Irish actor and writer Donal O’Kelly has scored a notable success with his one-man show, Fionnuala – a play based around the Corrib gasline controversy – winning a prestigious Fringe First award at Edinburgh. The Fringe First awards were established by The Scotsman newspaper in 1973 and are highly coveted.
Speaking to Hot Press shortly after receiving the gong, O’Kelly described the recognition as ‘very validating’. “It makes it much easier to get people to come and see the show,” he said, “and it opens up new publicity angles about the issue itself.
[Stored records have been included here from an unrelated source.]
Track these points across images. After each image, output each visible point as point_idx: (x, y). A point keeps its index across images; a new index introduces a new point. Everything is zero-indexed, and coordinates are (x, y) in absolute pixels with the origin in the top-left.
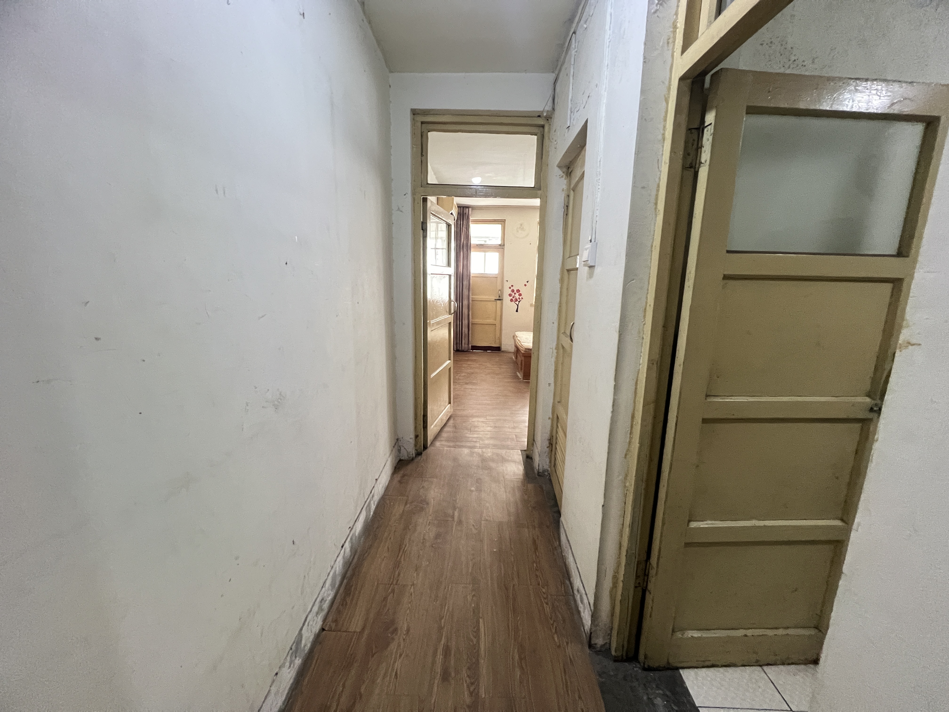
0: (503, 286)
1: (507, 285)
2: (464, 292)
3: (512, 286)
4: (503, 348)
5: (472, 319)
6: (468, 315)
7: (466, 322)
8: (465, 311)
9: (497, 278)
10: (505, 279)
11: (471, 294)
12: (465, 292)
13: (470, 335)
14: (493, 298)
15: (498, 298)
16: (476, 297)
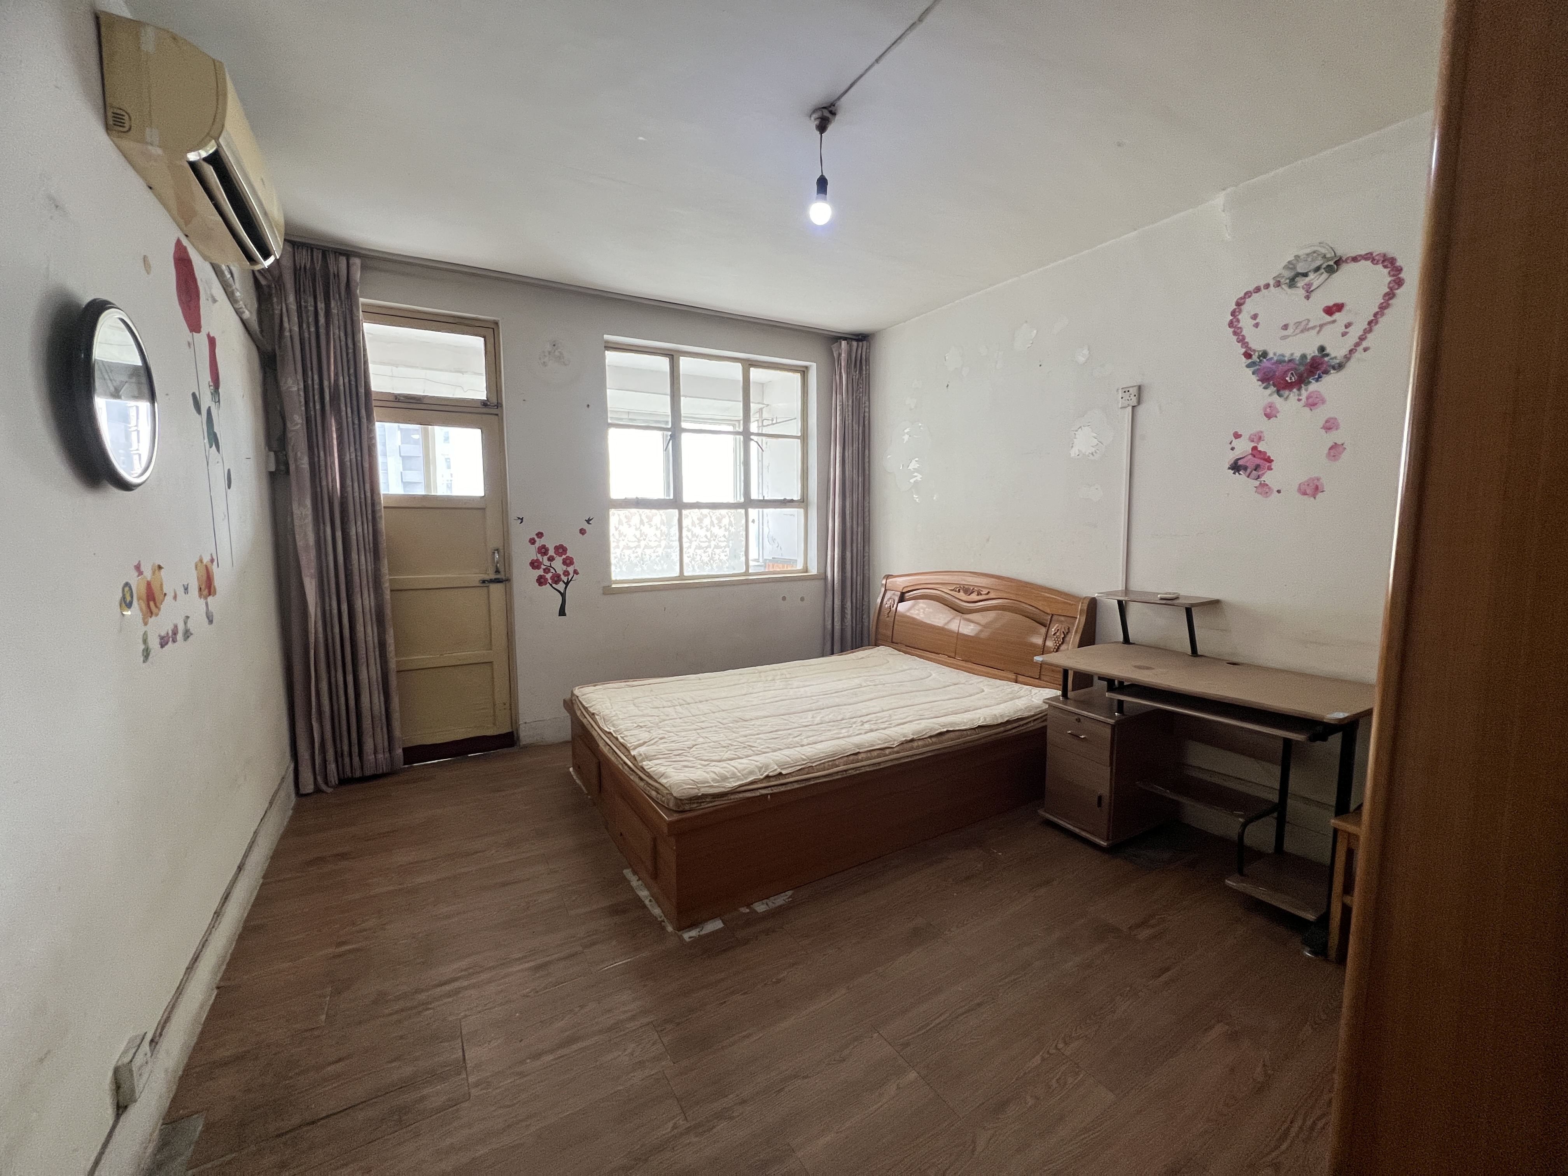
0: (506, 535)
1: (520, 536)
2: (355, 561)
3: (540, 535)
4: (526, 735)
5: (396, 655)
6: (382, 645)
7: (375, 671)
8: (367, 633)
9: (484, 509)
10: (513, 514)
11: (385, 569)
12: (361, 562)
13: (396, 716)
14: (474, 577)
15: (493, 576)
16: (407, 578)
That’s why I brought the play here, to try and bring international attention to the Shell Corrib gas project.” The play was strongly supported by Hot Press during its opening Irish run.
O’Kelly first visited the Shell project in 2007 to get a better understanding of the issue, and eventually wrote Fionnuala. Based around an incident last year in which a Shell tunnel boring machine, called Fionnuala, sank into a Mayo bog, the play tells the story of a Shell PR executive, called Ambrose Keogh, who is summoned to a midnight court in a fairy fort by Fionnuala of the Children of Lir. Fionnuala puts on a spell on Keogh, who has to tell the truth about Shell’s activities, or else he’ll be turned into a frog (for which ‘Keogh’ is the Irish language word).
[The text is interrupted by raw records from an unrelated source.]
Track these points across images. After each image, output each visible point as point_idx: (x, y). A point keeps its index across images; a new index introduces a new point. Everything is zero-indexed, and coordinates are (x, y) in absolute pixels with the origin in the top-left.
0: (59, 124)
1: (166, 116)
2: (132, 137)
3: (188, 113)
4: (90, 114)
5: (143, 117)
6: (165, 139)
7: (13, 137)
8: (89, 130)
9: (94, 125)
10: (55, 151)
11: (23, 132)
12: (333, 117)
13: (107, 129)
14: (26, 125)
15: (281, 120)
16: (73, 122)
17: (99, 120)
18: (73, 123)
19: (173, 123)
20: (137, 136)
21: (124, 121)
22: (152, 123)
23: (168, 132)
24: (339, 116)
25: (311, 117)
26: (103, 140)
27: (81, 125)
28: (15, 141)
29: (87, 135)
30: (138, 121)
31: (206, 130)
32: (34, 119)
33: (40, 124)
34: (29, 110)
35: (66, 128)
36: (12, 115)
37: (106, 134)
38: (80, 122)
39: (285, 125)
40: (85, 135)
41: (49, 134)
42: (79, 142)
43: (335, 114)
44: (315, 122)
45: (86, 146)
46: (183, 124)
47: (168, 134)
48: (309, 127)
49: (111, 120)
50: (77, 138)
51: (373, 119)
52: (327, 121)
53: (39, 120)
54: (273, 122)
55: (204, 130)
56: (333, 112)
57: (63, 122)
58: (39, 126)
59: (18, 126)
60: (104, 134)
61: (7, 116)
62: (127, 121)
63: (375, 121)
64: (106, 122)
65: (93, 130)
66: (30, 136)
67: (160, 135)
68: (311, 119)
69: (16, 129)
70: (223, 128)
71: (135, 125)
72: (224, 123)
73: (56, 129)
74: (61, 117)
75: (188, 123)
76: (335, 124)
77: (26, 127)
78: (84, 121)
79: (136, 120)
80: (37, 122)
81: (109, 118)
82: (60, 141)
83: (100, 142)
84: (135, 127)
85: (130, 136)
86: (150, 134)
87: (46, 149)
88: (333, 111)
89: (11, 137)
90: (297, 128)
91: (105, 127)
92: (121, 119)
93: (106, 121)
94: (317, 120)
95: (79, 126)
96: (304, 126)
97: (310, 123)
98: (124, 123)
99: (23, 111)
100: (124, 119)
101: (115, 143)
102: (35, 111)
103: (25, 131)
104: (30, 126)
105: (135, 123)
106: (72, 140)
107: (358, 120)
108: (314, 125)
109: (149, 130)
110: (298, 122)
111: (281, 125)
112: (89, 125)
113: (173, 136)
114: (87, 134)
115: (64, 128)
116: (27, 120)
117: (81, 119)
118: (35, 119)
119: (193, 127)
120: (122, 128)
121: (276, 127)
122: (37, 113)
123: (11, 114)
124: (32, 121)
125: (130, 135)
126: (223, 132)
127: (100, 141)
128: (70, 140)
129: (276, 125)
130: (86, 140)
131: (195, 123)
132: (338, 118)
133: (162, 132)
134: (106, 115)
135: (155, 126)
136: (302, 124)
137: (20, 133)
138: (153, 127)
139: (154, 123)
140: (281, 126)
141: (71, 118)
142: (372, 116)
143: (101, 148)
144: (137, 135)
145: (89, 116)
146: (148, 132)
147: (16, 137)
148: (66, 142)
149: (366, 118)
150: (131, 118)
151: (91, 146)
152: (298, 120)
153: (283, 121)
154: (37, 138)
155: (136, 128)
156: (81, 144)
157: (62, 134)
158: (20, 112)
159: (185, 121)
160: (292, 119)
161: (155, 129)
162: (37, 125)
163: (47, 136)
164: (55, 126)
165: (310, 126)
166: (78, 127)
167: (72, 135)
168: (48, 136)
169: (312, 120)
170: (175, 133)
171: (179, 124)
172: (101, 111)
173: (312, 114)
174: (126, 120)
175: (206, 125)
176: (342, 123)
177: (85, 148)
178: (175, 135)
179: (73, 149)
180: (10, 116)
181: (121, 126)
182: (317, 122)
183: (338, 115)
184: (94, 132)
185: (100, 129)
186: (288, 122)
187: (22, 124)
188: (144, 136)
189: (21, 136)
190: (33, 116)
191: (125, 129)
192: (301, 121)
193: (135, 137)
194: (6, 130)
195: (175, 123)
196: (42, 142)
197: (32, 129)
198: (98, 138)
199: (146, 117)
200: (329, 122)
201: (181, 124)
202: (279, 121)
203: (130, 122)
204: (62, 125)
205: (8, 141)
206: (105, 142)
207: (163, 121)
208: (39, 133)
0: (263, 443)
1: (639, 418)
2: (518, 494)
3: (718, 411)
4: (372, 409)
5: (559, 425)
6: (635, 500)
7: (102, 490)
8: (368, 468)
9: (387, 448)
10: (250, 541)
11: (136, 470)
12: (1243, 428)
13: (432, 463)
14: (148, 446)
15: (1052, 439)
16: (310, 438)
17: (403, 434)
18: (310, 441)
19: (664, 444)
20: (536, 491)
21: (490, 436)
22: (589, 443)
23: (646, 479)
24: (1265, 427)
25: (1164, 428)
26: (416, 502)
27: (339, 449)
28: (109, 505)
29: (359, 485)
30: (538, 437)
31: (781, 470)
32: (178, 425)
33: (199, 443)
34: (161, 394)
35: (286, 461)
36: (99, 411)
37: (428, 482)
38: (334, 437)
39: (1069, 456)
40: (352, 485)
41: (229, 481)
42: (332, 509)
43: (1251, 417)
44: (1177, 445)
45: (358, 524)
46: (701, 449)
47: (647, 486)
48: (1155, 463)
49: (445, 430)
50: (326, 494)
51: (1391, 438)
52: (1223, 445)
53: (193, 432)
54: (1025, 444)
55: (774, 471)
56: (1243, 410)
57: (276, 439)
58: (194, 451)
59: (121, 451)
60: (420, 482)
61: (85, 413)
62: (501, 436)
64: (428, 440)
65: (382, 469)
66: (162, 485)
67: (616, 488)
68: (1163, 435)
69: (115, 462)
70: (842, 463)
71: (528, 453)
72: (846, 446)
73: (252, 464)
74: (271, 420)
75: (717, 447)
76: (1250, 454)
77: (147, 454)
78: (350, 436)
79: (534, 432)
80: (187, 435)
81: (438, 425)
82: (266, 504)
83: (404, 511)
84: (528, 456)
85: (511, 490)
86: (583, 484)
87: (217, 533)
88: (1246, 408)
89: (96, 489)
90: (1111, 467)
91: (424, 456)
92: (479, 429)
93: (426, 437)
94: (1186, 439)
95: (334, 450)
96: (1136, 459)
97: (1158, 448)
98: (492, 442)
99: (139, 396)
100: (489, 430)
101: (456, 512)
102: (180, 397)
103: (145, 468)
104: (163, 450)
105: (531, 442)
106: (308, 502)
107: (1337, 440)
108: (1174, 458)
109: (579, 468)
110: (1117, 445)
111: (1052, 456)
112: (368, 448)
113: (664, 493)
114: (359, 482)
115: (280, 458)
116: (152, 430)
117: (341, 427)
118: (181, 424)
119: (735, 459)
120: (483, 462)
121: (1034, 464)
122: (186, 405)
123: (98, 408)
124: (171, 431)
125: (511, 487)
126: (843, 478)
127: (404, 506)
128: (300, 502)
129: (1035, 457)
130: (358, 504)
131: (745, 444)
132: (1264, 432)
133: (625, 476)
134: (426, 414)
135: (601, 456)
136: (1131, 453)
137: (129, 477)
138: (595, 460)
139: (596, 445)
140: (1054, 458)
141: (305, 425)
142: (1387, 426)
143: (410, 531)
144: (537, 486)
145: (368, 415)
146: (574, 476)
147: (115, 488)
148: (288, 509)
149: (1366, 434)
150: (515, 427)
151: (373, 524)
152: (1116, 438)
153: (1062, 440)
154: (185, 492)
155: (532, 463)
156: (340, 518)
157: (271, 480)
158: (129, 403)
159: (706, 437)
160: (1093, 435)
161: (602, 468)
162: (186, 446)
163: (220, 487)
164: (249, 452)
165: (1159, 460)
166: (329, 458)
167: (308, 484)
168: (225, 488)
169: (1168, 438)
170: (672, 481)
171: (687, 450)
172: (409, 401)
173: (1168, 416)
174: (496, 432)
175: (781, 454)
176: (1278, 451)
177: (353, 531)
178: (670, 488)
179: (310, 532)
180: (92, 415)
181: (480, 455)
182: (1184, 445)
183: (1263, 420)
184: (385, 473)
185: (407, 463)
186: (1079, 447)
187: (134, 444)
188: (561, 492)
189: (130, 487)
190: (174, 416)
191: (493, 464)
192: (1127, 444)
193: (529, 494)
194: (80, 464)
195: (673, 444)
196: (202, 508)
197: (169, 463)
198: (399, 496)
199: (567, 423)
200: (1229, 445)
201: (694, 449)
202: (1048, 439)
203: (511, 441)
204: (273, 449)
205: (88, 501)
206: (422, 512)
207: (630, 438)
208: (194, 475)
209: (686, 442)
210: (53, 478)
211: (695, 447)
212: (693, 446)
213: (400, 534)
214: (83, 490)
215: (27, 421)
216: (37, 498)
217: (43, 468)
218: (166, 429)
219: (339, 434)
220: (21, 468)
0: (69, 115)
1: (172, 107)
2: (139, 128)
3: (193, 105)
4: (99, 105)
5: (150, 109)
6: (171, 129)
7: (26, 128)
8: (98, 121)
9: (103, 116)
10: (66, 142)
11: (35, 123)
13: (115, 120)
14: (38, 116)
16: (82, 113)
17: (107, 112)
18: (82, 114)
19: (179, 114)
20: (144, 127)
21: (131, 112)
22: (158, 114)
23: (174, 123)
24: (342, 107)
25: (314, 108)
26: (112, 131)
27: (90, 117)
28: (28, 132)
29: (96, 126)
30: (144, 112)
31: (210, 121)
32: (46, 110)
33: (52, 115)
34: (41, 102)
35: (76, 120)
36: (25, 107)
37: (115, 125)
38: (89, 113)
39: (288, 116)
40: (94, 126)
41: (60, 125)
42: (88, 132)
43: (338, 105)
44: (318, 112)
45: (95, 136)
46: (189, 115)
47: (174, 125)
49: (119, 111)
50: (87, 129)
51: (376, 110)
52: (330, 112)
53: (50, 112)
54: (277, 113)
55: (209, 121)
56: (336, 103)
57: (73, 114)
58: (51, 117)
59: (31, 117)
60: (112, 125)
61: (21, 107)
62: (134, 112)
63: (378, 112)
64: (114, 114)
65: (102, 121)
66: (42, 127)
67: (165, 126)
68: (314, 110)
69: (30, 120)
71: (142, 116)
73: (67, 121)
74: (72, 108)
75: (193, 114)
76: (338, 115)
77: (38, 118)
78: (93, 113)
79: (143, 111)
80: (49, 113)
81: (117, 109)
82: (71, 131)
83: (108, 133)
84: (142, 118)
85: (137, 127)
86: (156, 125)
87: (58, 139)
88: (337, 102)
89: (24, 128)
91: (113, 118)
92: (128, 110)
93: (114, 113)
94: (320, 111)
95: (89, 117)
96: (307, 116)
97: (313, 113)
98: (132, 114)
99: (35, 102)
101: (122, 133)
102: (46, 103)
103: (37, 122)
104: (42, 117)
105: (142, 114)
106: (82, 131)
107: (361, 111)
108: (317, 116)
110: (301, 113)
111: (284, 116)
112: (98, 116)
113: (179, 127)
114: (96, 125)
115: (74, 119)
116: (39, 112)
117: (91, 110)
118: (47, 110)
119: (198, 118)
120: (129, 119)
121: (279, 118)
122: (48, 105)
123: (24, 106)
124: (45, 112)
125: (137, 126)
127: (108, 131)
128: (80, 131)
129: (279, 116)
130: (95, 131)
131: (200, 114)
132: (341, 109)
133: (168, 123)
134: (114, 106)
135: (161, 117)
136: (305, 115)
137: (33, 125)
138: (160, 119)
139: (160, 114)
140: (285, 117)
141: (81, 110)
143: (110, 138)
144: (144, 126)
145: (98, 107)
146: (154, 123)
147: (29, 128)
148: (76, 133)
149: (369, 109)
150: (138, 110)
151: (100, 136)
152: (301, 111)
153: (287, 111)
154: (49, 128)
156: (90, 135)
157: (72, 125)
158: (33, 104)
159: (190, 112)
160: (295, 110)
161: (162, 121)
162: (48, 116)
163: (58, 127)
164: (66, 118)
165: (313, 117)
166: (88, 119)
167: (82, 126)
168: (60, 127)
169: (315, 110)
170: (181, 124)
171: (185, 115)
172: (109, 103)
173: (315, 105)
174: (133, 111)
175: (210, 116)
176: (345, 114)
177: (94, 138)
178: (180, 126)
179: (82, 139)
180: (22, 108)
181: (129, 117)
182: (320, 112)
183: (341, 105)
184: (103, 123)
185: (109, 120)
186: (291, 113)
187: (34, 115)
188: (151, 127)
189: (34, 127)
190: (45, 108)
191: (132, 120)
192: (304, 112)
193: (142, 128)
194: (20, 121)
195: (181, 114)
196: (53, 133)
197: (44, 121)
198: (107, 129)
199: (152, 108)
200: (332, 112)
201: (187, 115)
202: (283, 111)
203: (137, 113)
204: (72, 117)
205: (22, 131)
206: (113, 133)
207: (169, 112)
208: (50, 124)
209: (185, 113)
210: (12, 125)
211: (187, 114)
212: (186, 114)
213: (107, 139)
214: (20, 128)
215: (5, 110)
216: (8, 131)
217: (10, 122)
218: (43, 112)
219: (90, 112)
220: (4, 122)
“It was an extremely brass neck act for Shell to name a machine for their project after a mythical figure from local folklore,” says O’Kelly. “During the play, in the course of telling the truth, Ambrose Keogh tells about an attack that took place on Willie Corduff in the Shell site in Glengad, County Mayo. So, if you like, the reason I’m doing this play is to ask the question, who assaulted Willie Corduff in April 2009?”
O’Kelly has a second show at the Fringe, Skeffy (about murdered Irish pacifist Francis Sheehy Skeffington), and he performs the plays on alternate nights at the Hill Street Solo Theatre.
“I’ll be doing Fionnuala at the Imagine Festival in Waterford at the end of October,” says O’Kelly. “I actually did it a few weeks ago for the Shell security cameras outside the site in Rossport – I asked for them to be turned on so that Shell and their security firm know the content. They haven’t given a response that I know of yet. So I’ll keep doing it.”
As for the current state of play with the Corrib pipeline, O’Kelly says that, “There’s about seven miles to go to the refinery that’s already been built in Bellinaboy, on very dodgy planning permission grounds. The local community are still very worried about the health and safety issues that haven’t been addressed. It was only at the An Bord Pleanala hearing a couple of years ago, that Shell finally admitted that what they’re doing up there is experimental.
“Bringing raw gas in at high pressure and then running a pipe a through a populated area, to a refinery at land, hasn’t been done anywhere. That was what gave Shell to Sea its name – the local population were asking for the refinery to be placed at sea, and processed well away from people, so that if there was an accident, there’d be no danger to human life. But it’s more expensive to do that – so people’s health and safety are endangered for profits for a global corporation.”